Light-detecting photoreceptors are the sensory receptors in eyes (Fig. 36.2c). Photoreceptors respond to individual photons of light energy. In most invertebrates, light causes Na+ channels to open, depolarizing the cell. By contrast, vertebrate photoreceptors close Na+ channels in response to light, causing the cell to become hyperpolarized. Most receptors excite neurons that they synapse with, but vertebrate photoreceptors are unusual in that they can either excite or inhibit neurons in the eye. Photoreception in the vertebrate eye is discussed in section 36.4.

Some fish, such as catfish, contain specialized electroreceptors arranged in a lateral line along their bodies. Electroreceptors enable these fish to detect weak electrical signals emitted by all organisms. They likely evolved as an adaptation for locating prey or potential predators in poorly lit habitats where vision was less useful. Some specialized “weakly electric” fish actually generate an electromagnetic field by emitting pulses from an electric organ located in the tail. Disturbances in the field detected by electroreceptors of the lateral line system signal the location of nearby prey. These fish also inhabit rivers with poor visibility. The bill of the duckbilled platypus also contains electroreceptors that locate prey in dimly lit water.
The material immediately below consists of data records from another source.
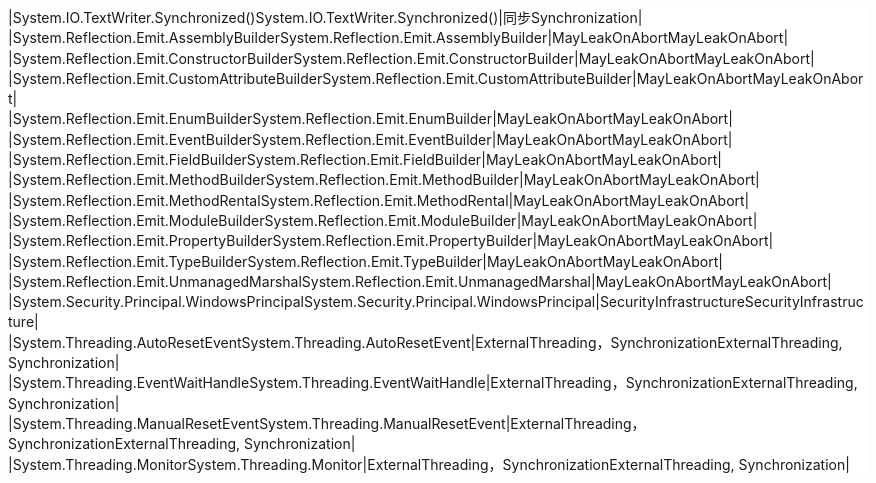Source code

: |<span data-ttu-id="66876-165">System.IO.TextWriter.Synchronized()</span><span class="sxs-lookup"><span data-stu-id="66876-165">System.IO.TextWriter.Synchronized()</span></span>|<span data-ttu-id="66876-166">同步</span><span class="sxs-lookup"><span data-stu-id="66876-166">Synchronization</span></span>|  
|<span data-ttu-id="66876-167">System.Reflection.Emit.AssemblyBuilder</span><span class="sxs-lookup"><span data-stu-id="66876-167">System.Reflection.Emit.AssemblyBuilder</span></span>|<span data-ttu-id="66876-168">MayLeakOnAbort</span><span class="sxs-lookup"><span data-stu-id="66876-168">MayLeakOnAbort</span></span>|  
|<span data-ttu-id="66876-169">System.Reflection.Emit.ConstructorBuilder</span><span class="sxs-lookup"><span data-stu-id="66876-169">System.Reflection.Emit.ConstructorBuilder</span></span>|<span data-ttu-id="66876-170">MayLeakOnAbort</span><span class="sxs-lookup"><span data-stu-id="66876-170">MayLeakOnAbort</span></span>|  
|<span data-ttu-id="66876-171">System.Reflection.Emit.CustomAttributeBuilder</span><span class="sxs-lookup"><span data-stu-id="66876-171">System.Reflection.Emit.CustomAttributeBuilder</span></span>|<span data-ttu-id="66876-172">MayLeakOnAbort</span><span class="sxs-lookup"><span data-stu-id="66876-172">MayLeakOnAbort</span></span>|  
|<span data-ttu-id="66876-173">System.Reflection.Emit.EnumBuilder</span><span class="sxs-lookup"><span data-stu-id="66876-173">System.Reflection.Emit.EnumBuilder</span></span>|<span data-ttu-id="66876-174">MayLeakOnAbort</span><span class="sxs-lookup"><span data-stu-id="66876-174">MayLeakOnAbort</span></span>|  
|<span data-ttu-id="66876-175">System.Reflection.Emit.EventBuilder</span><span class="sxs-lookup"><span data-stu-id="66876-175">System.Reflection.Emit.EventBuilder</span></span>|<span data-ttu-id="66876-176">MayLeakOnAbort</span><span class="sxs-lookup"><span data-stu-id="66876-176">MayLeakOnAbort</span></span>|  
|<span data-ttu-id="66876-177">System.Reflection.Emit.FieldBuilder</span><span class="sxs-lookup"><span data-stu-id="66876-177">System.Reflection.Emit.FieldBuilder</span></span>|<span data-ttu-id="66876-178">MayLeakOnAbort</span><span class="sxs-lookup"><span data-stu-id="66876-178">MayLeakOnAbort</span></span>|  
|<span data-ttu-id="66876-179">System.Reflection.Emit.MethodBuilder</span><span class="sxs-lookup"><span data-stu-id="66876-179">System.Reflection.Emit.MethodBuilder</span></span>|<span data-ttu-id="66876-180">MayLeakOnAbort</span><span class="sxs-lookup"><span data-stu-id="66876-180">MayLeakOnAbort</span></span>|  
|<span data-ttu-id="66876-181">System.Reflection.Emit.MethodRental</span><span class="sxs-lookup"><span data-stu-id="66876-181">System.Reflection.Emit.MethodRental</span></span>|<span data-ttu-id="66876-182">MayLeakOnAbort</span><span class="sxs-lookup"><span data-stu-id="66876-182">MayLeakOnAbort</span></span>|  
|<span data-ttu-id="66876-183">System.Reflection.Emit.ModuleBuilder</span><span class="sxs-lookup"><span data-stu-id="66876-183">System.Reflection.Emit.ModuleBuilder</span></span>|<span data-ttu-id="66876-184">MayLeakOnAbort</span><span class="sxs-lookup"><span data-stu-id="66876-184">MayLeakOnAbort</span></span>|  
|<span data-ttu-id="66876-185">System.Reflection.Emit.PropertyBuilder</span><span class="sxs-lookup"><span data-stu-id="66876-185">System.Reflection.Emit.PropertyBuilder</span></span>|<span data-ttu-id="66876-186">MayLeakOnAbort</span><span class="sxs-lookup"><span data-stu-id="66876-186">MayLeakOnAbort</span></span>|  
|<span data-ttu-id="66876-187">System.Reflection.Emit.TypeBuilder</span><span class="sxs-lookup"><span data-stu-id="66876-187">System.Reflection.Emit.TypeBuilder</span></span>|<span data-ttu-id="66876-188">MayLeakOnAbort</span><span class="sxs-lookup"><span data-stu-id="66876-188">MayLeakOnAbort</span></span>|  
|<span data-ttu-id="66876-189">System.Reflection.Emit.UnmanagedMarshal</span><span class="sxs-lookup"><span data-stu-id="66876-189">System.Reflection.Emit.UnmanagedMarshal</span></span>|<span data-ttu-id="66876-190">MayLeakOnAbort</span><span class="sxs-lookup"><span data-stu-id="66876-190">MayLeakOnAbort</span></span>|  
|<span data-ttu-id="66876-191">System.Security.Principal.WindowsPrincipal</span><span class="sxs-lookup"><span data-stu-id="66876-191">System.Security.Principal.WindowsPrincipal</span></span>|<span data-ttu-id="66876-192">SecurityInfrastructure</span><span class="sxs-lookup"><span data-stu-id="66876-192">SecurityInfrastructure</span></span>|  
|<span data-ttu-id="66876-193">System.Threading.AutoResetEvent</span><span class="sxs-lookup"><span data-stu-id="66876-193">System.Threading.AutoResetEvent</span></span>|<span data-ttu-id="66876-194">ExternalThreading，Synchronization</span><span class="sxs-lookup"><span data-stu-id="66876-194">ExternalThreading, Synchronization</span></span>|  
|<span data-ttu-id="66876-195">System.Threading.EventWaitHandle</span><span class="sxs-lookup"><span data-stu-id="66876-195">System.Threading.EventWaitHandle</span></span>|<span data-ttu-id="66876-196">ExternalThreading，Synchronization</span><span class="sxs-lookup"><span data-stu-id="66876-196">ExternalThreading, Synchronization</span></span>|  
|<span data-ttu-id="66876-197">System.Threading.ManualResetEvent</span><span class="sxs-lookup"><span data-stu-id="66876-197">System.Threading.ManualResetEvent</span></span>|<span data-ttu-id="66876-198">ExternalThreading，Synchronization</span><span class="sxs-lookup"><span data-stu-id="66876-198">ExternalThreading, Synchronization</span></span>|  
|<span data-ttu-id="66876-199">System.Threading.Monitor</span><span class="sxs-lookup"><span data-stu-id="66876-199">System.Threading.Monitor</span></span>|<span data-ttu-id="66876-200">ExternalThreading，Synchronization</span><span class="sxs-lookup"><span data-stu-id="66876-200">ExternalThreading, Synchronization</span></span>|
Finally, specialized receptors with dendritic branches in the skin can respond to heat and cold (thermoreceptors) or to pain (nociceptors). Thermoreceptors help to control an animal’s metabolism, and they also regulate body temperature by controlling patterns of blood flow that in turn alter rates of heat gain and loss (Chapter 40). As a result, they help to maintain homeostasis. Pain receptors send action potentials to the brain or spinal cord when exposed to excessive heat, force, or chemical damage. A quick withdrawal from the painful stimulus is the typical response.